Read the Project Description Attentively
Some newbie freelancers often apply for jobs without understanding the project description. Don’t do it ever. Read the job posting first to last. Realize what the prospective client wants. Legitimate buyers would always make their requirements clear in the job description. They will mention the desired units of deliverables, work-hours, budgets and the payment structure. If a job post invites you to apply for jobs just by telling “Tremendous work from home opportunity! Earn up to $200 per hour simply by browsing the Internet! Once you are awarded the job, you must purchase a small manual that will guide you in your daily tasks….” or something like this, most probably that’s a scam. How could you earn $200 by surfing the internet? Don’t be fooled by abnormally higher rates or peculiar tasks.
A good client should tell you at least four things: what they want, what qualification they require, their payment policy and the project duration. And an offering should sound reasonable. Use your common sense here.

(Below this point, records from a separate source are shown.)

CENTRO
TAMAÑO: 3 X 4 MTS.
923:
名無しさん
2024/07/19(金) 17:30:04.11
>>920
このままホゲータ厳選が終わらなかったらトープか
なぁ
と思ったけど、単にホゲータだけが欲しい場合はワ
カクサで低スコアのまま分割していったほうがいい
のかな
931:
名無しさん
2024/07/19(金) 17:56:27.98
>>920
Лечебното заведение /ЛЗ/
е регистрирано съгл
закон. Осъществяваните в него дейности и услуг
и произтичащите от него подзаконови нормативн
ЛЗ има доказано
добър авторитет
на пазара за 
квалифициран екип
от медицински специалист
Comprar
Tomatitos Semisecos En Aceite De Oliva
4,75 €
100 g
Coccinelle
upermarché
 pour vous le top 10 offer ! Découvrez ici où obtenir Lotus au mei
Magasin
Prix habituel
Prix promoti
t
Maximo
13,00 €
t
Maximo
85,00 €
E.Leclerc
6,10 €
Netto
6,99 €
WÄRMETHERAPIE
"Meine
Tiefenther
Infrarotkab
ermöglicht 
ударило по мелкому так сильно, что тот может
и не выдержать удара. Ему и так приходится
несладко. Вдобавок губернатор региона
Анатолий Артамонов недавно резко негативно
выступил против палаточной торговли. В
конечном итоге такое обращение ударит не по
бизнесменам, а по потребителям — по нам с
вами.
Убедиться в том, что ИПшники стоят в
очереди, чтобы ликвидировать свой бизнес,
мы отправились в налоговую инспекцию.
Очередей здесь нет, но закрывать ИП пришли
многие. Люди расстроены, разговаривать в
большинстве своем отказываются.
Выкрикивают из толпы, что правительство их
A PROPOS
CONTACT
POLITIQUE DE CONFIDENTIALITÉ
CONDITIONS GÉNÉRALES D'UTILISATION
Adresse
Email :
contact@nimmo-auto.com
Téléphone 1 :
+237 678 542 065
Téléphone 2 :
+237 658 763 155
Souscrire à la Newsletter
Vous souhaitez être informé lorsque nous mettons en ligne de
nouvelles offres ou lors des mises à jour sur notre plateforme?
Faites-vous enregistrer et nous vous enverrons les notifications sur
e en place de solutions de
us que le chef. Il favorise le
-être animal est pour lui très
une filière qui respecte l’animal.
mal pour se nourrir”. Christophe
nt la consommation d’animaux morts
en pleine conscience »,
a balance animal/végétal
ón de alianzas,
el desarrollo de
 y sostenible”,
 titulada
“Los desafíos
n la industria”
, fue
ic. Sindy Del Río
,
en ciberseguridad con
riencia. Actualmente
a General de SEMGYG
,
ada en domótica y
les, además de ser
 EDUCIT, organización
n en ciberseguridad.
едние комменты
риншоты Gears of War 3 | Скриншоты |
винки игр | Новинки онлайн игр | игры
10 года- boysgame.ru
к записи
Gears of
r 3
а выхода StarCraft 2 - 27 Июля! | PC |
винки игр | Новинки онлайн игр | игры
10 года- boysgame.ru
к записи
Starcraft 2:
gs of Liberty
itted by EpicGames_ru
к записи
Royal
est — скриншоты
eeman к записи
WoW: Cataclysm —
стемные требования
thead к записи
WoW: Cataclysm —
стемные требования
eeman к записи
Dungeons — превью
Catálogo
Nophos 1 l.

Check the Client’s Profile
All of the clients with blank profiles are not necessarily bad. Still, experts suggest to be careful in dealing with them. A reliable client should have a payment method verified with the marketplace. Check the client’s ratings and their feedback from the contractors. A good client should receive mostly great reviews and ratings.
Avoid Free Samples
Most of the times, fraud buyers ask free sample works from the applicants. Some big freelancing marketplaces prohibit such demands. Providing a sample work is a crucial part of the recruitment process, because it helps the client to evaluate the candidates. But they have to pay for it. Never agree to provide a free sample – some scammers are exploring the web to trick the newbie freelancers to get their works done at zero cost.

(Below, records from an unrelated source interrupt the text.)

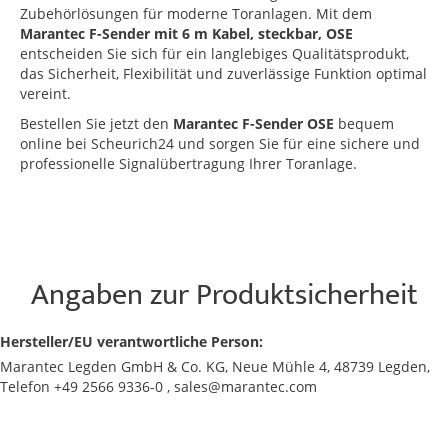
Zubehörlösungen für moderne Toranlagen. Mit dem
Marantec F-Sender mit 6 m Kabel, steckbar, OSE
entscheiden Sie sich für ein langlebiges Qualitätsprodukt,
das Sicherheit, Flexibilität und zuverlässige Funktion optimal
vereint.
Bestellen Sie jetzt den
Marantec F-Sender OSE
bequem
online bei Scheurich24 und sorgen Sie für eine sichere und
professionelle Signalübertragung Ihrer Toranlage.
Angaben zur Produktsicherheit
Hersteller/EU verantwortliche Person:
Marantec Legden GmbH & Co. KG, Neue Mühle 4, 48739 Legden,
Telefon +49 2566 9336-0 , sales@marantec.com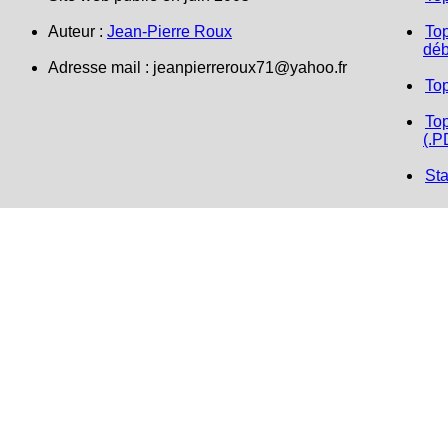
Auteur :
Jean-Pierre Roux
Top
déb
Adresse mail :
jeanpierreroux71@yahoo.fr
To
Top
(.P
Sta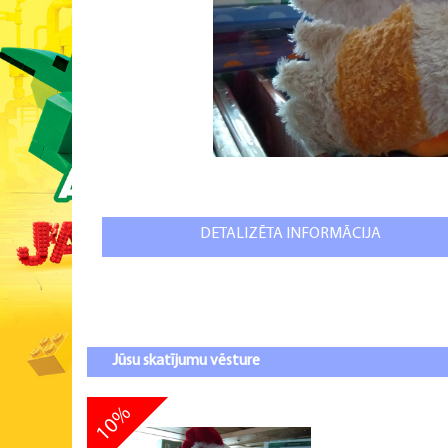
DETALIZĒTA INFORMĀCIJA
Jūsu skatījumu vēsture
10%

Yes, freelancing marketplaces take a certain percentage from your earnings via those sites. In exchange, you get a secured payment mechanism. For your newer clients, demand up-front payments or escrow protections for fixed priced jobs. Major online freelancing sites provide escrow systems to prevent payment disputes. There are hourly contracts where you can use official time tracker apps provided by freelance marketplaces to log your job related activities and get paid automatically.
Simply, before working on a fixed price contract, ensure that the milestone payment is funded on the escrow. If it’s an hourly job offer, check whether the client’s payment method is verified or not. If yes, then go for a contract, turn the time tracker ON for the appropriate job and then start working. When you have a history with a trusted client, you do not necessarily need to continue using their time tracker. You can use 3rd party time tracking apps like Screenshot Monitor that provide more convenient way to track your time and communicate the work log to the client. It costs far less than the traditional freelancing marketplaces.
You can detect a scam job post just by reading its description, checking the client details and finally conversing with the prospective buyer. If you find it suspicious, feel free to report against the particular post and/or the client. This action by you will help to protect other freelancers from falling into a trap.
Freelancing is a growing trend around the world. Every day many new freelancers are joining the global freelancing marketplace. Some morally deficient people are exploiting the newbie freelancers’ interests with scam job offers which ultimately lead to a frustration for the victim. But if a freelancer takes some precautionary steps before starting to work, they can evade losing money.